Linden House has leaned heavily on OLT in past years and has been lucky in its mining of that warehouse. This year, for some reason, I am restless. I blame the director. Some weeks ago, he said musingly: “I see the set as art deco.” I leapt into action like a dog when someone shouts: “Squirrel!”
First: I needed information. I got some books on art deco and thumbed through the pictures with gathering gloom. Art deco, it seems, can range from chairs apparently made out of giant origami to couches shaped like mahogany bananas, from lotus pillars reminscent of an Egyptian temple to tables of glossy, tubular steel. Swamped with choice and worried about bankruptcy, I felt a headache coming on. I fled to Wikipedia, hoping for guidance more attuned to the simple-minded. There I read:
“Art Deco was an opulent style…. Its rich, festive character fitted it for modern contexts, including the Golden Gate Bridge, interiors of cinema theaters…and ocean liners….”
Ocean liners? Oh dear. As wonderful as the Aladdin’s Cave at OLT had proven in past years, I had seen nothing there even remotely resembling an ocean liner. I read on:
“Art Deco is characterized by use of materials such as aluminum, stainless steel, lacquer and inlaid wood. Exotic materials such as sharkskin…and zebra skin were also in evidence. The bold use of stepped forms and sweeping curves…chevron patterns, and the sunburst motif are typical of Art Deco.”
Zebra skin! At last, I was on to something. Aluminum too. When my sister mentioned seeing a table at HomeSense in glossy metal and glass, I seized on the possibility as a terrier seizes a rat. We zoomed out to the shop and, sadly, found that the mirror-encrusted table would not do at all. I glanced around despondently, and then I saw it — a bench upholstered in pseudo-zebra! I looked at the legs. Could that be a “sweeping curve”?! And that dark wood, surely it was “exotic”?! Art Deco at last!
It wasn’t love at first sight. I didn’t fall easily. I hemmed and hawed. I circled warily. I looked at the price tag several times, hoping each time that it would have decreased a little. (It hadn’t.) Finally, reason triumphed over passion, and I decided to leave the bench behind and live with regret.

* **PROBLEM TO SOLVE**
Retype the art deco passage word for word, from "Zebra skin! At" up to and including "live with regret.".

(Source records)
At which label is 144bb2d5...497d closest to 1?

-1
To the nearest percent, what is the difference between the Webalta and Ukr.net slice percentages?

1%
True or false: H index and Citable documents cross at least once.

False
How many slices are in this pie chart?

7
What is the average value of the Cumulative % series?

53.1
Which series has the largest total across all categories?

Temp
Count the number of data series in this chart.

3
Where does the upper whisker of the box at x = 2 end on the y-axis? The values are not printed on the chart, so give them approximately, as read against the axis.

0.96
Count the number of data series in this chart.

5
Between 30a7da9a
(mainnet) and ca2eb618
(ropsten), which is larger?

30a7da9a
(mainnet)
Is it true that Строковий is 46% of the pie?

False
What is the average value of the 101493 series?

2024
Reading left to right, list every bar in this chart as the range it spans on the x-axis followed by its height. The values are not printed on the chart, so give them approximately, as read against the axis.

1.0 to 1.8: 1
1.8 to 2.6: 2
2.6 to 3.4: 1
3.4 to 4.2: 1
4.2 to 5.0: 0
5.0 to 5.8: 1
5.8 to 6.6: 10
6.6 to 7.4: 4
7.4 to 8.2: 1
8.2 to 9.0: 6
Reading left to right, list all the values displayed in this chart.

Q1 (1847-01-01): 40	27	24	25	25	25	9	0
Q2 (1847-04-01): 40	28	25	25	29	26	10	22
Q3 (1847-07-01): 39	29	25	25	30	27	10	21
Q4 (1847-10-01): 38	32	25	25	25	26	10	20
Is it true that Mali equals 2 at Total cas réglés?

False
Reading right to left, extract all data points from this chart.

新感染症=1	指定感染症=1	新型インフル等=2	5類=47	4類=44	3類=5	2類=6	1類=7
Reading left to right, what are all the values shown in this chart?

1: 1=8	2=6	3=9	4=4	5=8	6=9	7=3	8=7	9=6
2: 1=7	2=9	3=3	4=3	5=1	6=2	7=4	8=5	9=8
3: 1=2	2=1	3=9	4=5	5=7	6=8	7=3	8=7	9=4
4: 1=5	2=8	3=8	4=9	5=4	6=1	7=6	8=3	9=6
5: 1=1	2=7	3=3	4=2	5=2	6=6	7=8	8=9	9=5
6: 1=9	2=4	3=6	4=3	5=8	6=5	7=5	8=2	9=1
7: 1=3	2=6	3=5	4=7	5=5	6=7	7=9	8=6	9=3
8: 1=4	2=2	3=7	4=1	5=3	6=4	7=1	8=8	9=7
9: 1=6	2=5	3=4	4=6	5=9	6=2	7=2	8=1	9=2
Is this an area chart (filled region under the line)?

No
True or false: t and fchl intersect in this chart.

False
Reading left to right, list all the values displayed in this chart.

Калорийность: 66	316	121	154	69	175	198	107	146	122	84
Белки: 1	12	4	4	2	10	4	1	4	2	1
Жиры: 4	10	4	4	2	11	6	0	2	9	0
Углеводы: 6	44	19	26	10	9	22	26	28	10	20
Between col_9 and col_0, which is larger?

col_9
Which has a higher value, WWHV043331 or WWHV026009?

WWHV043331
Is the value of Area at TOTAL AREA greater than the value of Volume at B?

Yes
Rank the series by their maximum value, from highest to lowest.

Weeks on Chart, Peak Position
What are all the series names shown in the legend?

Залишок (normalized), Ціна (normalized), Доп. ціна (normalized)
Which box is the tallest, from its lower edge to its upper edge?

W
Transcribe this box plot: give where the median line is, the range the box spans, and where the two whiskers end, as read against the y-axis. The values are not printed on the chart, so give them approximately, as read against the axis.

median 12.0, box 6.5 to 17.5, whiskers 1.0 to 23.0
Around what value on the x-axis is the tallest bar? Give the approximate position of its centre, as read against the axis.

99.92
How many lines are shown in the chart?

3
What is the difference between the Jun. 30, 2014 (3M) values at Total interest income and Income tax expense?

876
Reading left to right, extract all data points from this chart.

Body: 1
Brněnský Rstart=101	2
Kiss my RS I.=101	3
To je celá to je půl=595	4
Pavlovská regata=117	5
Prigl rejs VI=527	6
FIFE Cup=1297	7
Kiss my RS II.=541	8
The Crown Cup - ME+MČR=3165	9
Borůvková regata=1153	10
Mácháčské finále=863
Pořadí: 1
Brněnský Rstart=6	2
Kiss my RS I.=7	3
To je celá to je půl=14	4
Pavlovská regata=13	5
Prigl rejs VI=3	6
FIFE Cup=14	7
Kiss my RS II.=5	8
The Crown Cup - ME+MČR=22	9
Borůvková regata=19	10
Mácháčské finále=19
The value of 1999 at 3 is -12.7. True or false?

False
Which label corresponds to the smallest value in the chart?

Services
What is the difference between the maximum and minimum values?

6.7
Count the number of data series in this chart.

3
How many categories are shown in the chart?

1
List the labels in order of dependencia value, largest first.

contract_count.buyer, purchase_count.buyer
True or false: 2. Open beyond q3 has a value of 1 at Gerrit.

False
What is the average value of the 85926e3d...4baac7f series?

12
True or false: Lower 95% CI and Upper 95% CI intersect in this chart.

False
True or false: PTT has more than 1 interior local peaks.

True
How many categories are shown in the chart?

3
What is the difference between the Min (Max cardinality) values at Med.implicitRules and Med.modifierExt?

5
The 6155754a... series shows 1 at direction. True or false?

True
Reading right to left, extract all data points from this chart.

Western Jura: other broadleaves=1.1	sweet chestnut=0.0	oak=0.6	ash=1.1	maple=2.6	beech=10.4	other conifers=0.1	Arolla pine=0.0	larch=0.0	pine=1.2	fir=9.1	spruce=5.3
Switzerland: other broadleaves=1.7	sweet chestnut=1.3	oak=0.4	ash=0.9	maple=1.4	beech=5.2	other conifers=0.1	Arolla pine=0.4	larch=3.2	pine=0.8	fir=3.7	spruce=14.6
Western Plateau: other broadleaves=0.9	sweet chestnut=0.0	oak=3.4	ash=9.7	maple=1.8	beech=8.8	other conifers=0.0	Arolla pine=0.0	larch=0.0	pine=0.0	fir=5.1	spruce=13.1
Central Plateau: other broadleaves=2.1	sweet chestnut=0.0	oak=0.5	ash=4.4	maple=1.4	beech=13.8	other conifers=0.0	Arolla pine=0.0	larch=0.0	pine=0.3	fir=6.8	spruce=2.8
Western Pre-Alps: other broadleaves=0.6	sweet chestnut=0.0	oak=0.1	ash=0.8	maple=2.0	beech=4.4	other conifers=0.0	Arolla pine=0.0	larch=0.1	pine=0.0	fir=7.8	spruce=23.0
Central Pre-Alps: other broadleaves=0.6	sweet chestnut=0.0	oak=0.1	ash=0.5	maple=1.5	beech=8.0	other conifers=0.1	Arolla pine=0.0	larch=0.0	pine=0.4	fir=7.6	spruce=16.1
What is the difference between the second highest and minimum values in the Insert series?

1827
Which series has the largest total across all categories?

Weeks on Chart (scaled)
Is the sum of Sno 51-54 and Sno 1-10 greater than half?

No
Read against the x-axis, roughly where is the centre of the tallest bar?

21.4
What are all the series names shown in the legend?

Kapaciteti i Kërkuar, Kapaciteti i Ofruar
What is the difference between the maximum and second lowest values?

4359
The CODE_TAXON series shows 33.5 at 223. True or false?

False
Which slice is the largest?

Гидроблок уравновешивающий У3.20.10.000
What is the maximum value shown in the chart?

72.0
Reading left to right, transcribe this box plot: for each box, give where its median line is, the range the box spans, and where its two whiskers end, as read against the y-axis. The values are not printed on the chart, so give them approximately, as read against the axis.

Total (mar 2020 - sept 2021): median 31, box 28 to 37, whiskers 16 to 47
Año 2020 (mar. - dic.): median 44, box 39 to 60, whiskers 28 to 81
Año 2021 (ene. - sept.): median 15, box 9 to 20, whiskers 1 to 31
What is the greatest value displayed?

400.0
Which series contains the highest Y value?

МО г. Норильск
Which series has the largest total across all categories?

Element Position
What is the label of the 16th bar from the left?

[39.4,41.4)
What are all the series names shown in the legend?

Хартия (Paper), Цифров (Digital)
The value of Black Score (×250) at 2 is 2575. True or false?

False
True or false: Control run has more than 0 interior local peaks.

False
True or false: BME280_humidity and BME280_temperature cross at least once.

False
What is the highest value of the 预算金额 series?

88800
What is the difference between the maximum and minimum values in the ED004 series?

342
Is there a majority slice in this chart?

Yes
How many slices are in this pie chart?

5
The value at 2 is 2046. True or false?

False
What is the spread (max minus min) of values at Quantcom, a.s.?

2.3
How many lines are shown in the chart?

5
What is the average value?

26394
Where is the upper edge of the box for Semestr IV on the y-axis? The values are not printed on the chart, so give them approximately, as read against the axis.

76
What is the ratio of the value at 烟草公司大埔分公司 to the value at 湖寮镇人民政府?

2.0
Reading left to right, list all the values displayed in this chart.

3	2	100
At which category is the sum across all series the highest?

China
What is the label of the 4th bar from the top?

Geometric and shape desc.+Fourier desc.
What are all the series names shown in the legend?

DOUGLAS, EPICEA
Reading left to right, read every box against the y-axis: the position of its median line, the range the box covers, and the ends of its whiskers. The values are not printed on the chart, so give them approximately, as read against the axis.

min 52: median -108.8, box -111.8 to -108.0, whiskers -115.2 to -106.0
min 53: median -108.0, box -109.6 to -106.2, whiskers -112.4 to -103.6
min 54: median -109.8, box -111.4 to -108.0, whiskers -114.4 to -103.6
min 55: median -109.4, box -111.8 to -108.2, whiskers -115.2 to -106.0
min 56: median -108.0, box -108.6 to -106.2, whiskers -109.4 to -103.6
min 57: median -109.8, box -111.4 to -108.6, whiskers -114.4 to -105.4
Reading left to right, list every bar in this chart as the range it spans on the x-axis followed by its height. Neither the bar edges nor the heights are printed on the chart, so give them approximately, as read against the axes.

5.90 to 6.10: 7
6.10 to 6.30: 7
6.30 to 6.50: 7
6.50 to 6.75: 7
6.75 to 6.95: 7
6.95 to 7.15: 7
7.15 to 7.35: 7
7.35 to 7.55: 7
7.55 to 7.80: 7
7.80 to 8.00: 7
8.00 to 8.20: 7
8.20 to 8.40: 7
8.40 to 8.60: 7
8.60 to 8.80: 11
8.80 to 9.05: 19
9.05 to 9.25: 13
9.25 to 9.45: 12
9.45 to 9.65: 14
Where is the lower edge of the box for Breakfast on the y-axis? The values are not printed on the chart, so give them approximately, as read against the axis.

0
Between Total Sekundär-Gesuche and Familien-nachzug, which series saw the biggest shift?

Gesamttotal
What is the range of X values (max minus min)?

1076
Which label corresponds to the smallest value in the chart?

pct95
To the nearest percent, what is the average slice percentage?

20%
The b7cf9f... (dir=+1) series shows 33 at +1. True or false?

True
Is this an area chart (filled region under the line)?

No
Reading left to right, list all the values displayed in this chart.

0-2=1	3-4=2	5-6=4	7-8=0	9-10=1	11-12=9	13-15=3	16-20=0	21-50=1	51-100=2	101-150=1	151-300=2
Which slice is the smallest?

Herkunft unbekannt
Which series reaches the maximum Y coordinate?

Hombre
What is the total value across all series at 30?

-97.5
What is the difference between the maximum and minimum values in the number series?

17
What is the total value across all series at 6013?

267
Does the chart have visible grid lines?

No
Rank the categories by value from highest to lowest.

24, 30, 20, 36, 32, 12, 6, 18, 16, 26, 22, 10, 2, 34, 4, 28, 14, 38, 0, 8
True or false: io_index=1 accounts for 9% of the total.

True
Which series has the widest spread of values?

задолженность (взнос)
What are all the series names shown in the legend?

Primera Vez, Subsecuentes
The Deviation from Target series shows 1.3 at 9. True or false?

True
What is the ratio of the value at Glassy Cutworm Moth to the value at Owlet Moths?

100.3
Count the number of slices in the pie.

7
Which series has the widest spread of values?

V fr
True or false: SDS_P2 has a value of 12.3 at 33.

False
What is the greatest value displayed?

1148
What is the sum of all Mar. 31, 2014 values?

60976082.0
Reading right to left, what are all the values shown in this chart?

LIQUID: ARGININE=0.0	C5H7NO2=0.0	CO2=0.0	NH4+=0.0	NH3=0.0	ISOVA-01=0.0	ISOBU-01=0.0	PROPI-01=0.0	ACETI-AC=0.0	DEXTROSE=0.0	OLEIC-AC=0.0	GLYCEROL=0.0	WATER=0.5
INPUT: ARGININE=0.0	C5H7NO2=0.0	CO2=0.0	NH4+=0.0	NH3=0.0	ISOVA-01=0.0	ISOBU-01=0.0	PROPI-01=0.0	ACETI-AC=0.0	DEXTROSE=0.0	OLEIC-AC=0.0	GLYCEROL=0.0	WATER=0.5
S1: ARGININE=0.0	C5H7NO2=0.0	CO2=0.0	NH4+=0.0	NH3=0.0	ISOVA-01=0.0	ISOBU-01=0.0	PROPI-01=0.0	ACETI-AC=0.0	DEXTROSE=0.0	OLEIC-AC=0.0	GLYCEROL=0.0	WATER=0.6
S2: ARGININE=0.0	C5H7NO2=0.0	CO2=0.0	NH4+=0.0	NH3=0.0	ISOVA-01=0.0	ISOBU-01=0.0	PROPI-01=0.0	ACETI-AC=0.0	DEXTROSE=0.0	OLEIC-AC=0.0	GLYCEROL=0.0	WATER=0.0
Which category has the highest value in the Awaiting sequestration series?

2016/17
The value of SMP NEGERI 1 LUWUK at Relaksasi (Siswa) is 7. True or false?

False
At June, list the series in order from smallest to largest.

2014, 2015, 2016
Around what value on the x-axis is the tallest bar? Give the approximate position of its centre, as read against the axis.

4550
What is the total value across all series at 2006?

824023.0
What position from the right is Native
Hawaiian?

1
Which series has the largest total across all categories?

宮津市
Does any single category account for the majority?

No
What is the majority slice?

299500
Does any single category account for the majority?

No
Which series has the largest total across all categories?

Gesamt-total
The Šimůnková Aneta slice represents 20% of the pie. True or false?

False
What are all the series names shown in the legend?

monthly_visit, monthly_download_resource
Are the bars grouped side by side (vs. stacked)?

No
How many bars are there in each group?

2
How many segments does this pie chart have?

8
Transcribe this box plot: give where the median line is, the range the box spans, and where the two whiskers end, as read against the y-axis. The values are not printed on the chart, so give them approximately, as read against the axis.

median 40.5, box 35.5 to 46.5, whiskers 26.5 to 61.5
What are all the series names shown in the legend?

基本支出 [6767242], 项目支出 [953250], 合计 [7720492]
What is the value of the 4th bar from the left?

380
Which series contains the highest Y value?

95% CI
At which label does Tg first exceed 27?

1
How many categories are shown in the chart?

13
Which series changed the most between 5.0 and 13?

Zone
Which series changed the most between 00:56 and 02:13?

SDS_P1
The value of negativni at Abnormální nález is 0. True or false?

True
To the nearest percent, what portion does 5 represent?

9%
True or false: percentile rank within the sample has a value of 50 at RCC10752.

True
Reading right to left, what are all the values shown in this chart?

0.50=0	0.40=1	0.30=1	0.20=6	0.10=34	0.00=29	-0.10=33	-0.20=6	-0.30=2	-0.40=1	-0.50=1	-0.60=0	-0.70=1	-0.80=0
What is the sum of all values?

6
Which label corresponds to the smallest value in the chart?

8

* **WRITTEN REPLY**
Zebra skin! At last, I was on to something. Aluminum too. When my sister mentioned seeing a table at HomeSense in glossy metal and glass, I seized on the possibility as a terrier seizes a rat. We zoomed out to the shop and, sadly, found that the mirror-encrusted table would not do at all. I glanced around despondently, and then I saw it — a bench upholstered in pseudo-zebra! I looked at the legs. Could that be a “sweeping curve”?! And that dark wood, surely it was “exotic”?! Art Deco at last!
It wasn’t love at first sight. I didn’t fall easily. I hemmed and hawed. I circled warily. I looked at the price tag several times, hoping each time that it would have decreased a little. (It hadn’t.) Finally, reason triumphed over passion, and I decided to leave the bench behind and live with regret.